Evaluating the benefits, costs and utility of synthetic data

About the project

Background

The growing discourse around synthetic data underscores its potential not only in addressing data challenges in a fast-paced changing landscape but for fostering innovation and accelerating advancements in data analytics and artificial intelligence. From optimising data sharing and utility, to sustaining and promoting reproducibility to mitigating disclosure, synthetic data has emerged as a solution to various complexities of the data ecosystem.

The funding opportunity

The Economic and Social Research Council through the UKRI Digital Research Infrastructure Fund and Administrative Data Research UK (ADR UK) aims to collect evidence and insights on the advantages, financial implications, and practicality of low-fidelity synthetic data through the lens of three key stakeholder groups.

This funding supports three interrelated projects, each tailored to explore synthetic data from distinct viewpoints:

  • Researchers: investigating the impact of accessible synthetic data on research methodologies and outcomes.
  • Data owners and Trusted Research Environments (TREs): examining the benefits, costs, and logistics involved in providing synthetic data.
  • The public: understanding public perceptions and attitudes towards synthetic data usage.

The collective findings from these projects are expected to guide the creation of strategies for the broad-scale production and dissemination of synthetic data. Such strategies will aim to be both efficient and aligned with the expectations and ethical considerations of the public, data owners, and the research community.

Balancing the data scales: A cost-benefit analysis of low-fidelity synthetic data for data owners and providers

The UK Data Service has successfully secured funding for the second project of the initiative, focusing on data owners and TREs.
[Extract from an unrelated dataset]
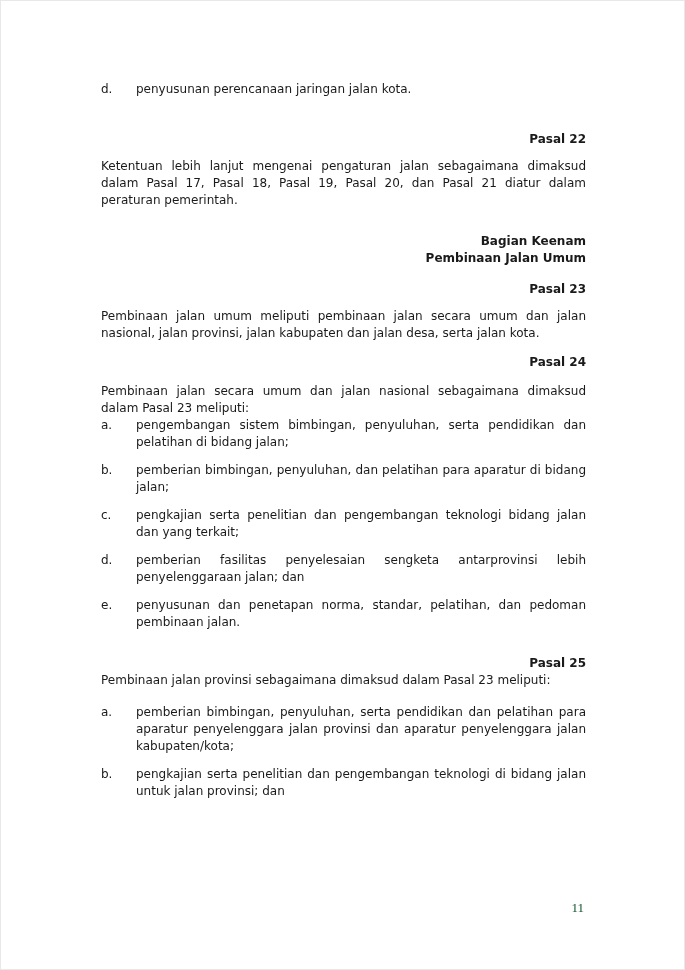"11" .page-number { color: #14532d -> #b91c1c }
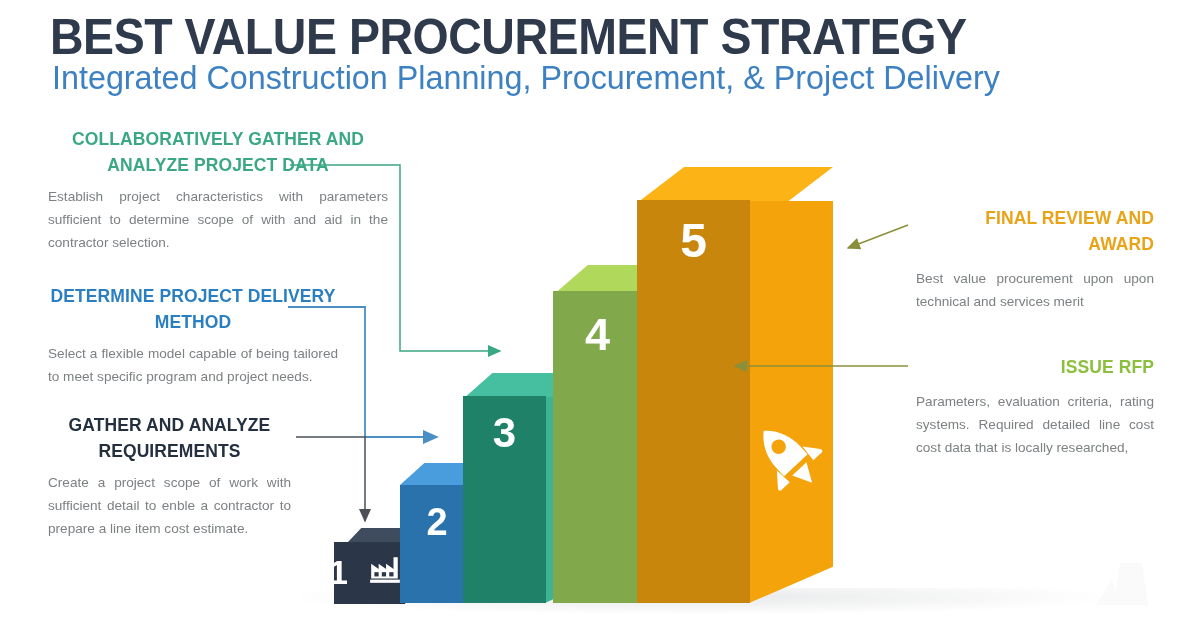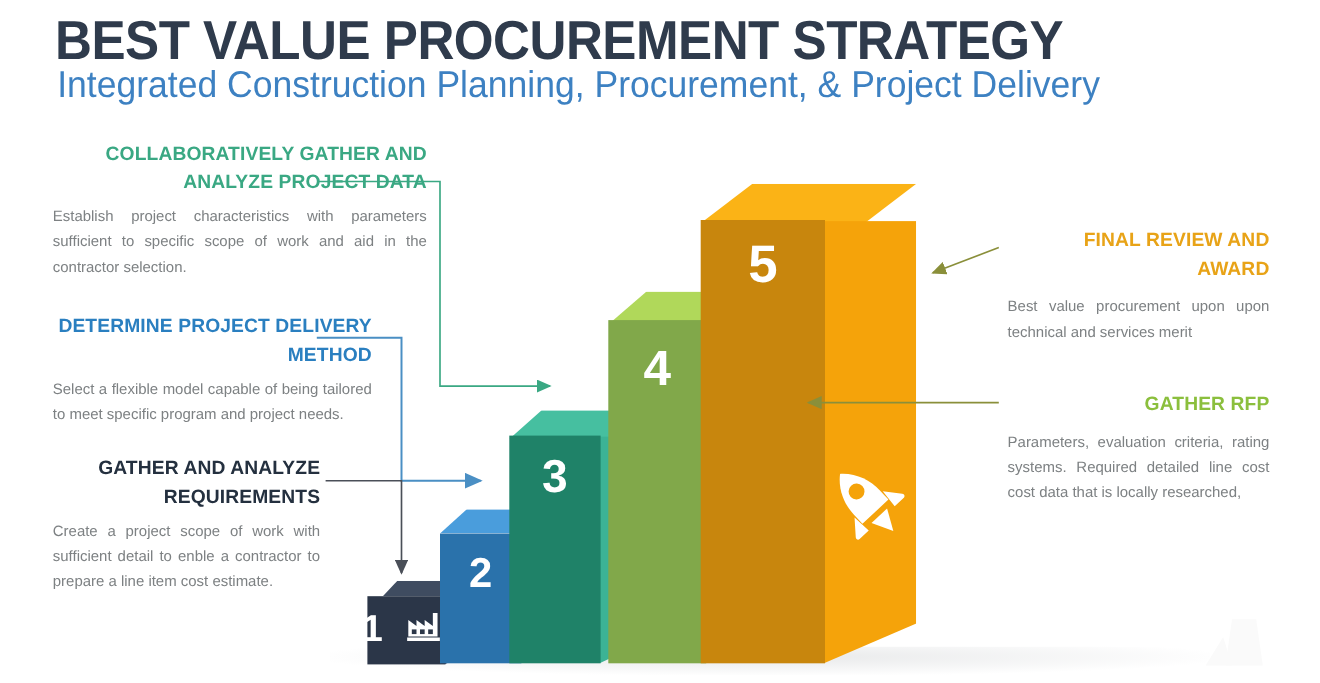"COLLABORATIVELY GATHER AND ANALYZE" .ra { text-align: right -> center }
The project proposes a mixed-methods approach and is centred around three primary goals:

  1. To evaluate the comprehensive costs incurred by data owners and TREs in the creation and ongoing maintenance of low-fidelity synthetic data, including the initial production of synthetic data and subsequent costs.
  2. To assess the various models of synthetic data sharing, evaluating the implications and efficiencies for data owners and TREs, covering all aspects from pre-ingest to curation procedures, metadata sharing, and data discoverability.
  3. To measure the efficiency improvements for data owners and TREs when synthetic data is available, analysing impacts on resources, secure environment usage load, and the uptake dynamics between synthetic and real datasets by researchers.

Project team

Principal Investigator: Cristina Magder
Co-Investigators: Maureen Haaker, Jools Kasmire, Hina Zahid

Project duration

8 April 2024 – 31 March 2025

Project work packages

Conduct a comprehensive literature review aimed at defining the existing body of knowledge surrounding the dissemination of low-fidelity synthetic data.

Evaluate the perception, readiness, and potential risk aversion of data owners towards the adoption and dissemination of low-fidelity synthetic data.

Engage with a diverse cohort of data owners that already produce and disseminate synthetic data to help describe the existing frameworks, sharing mechanisms, and cost structures associated with low-fidelity synthetic data.

Delve deeper into the operational dimensions of synthetic data usage within secure environments to understand the practical implications, challenges, and opportunities that arise when integrating synthetic data into established workflows.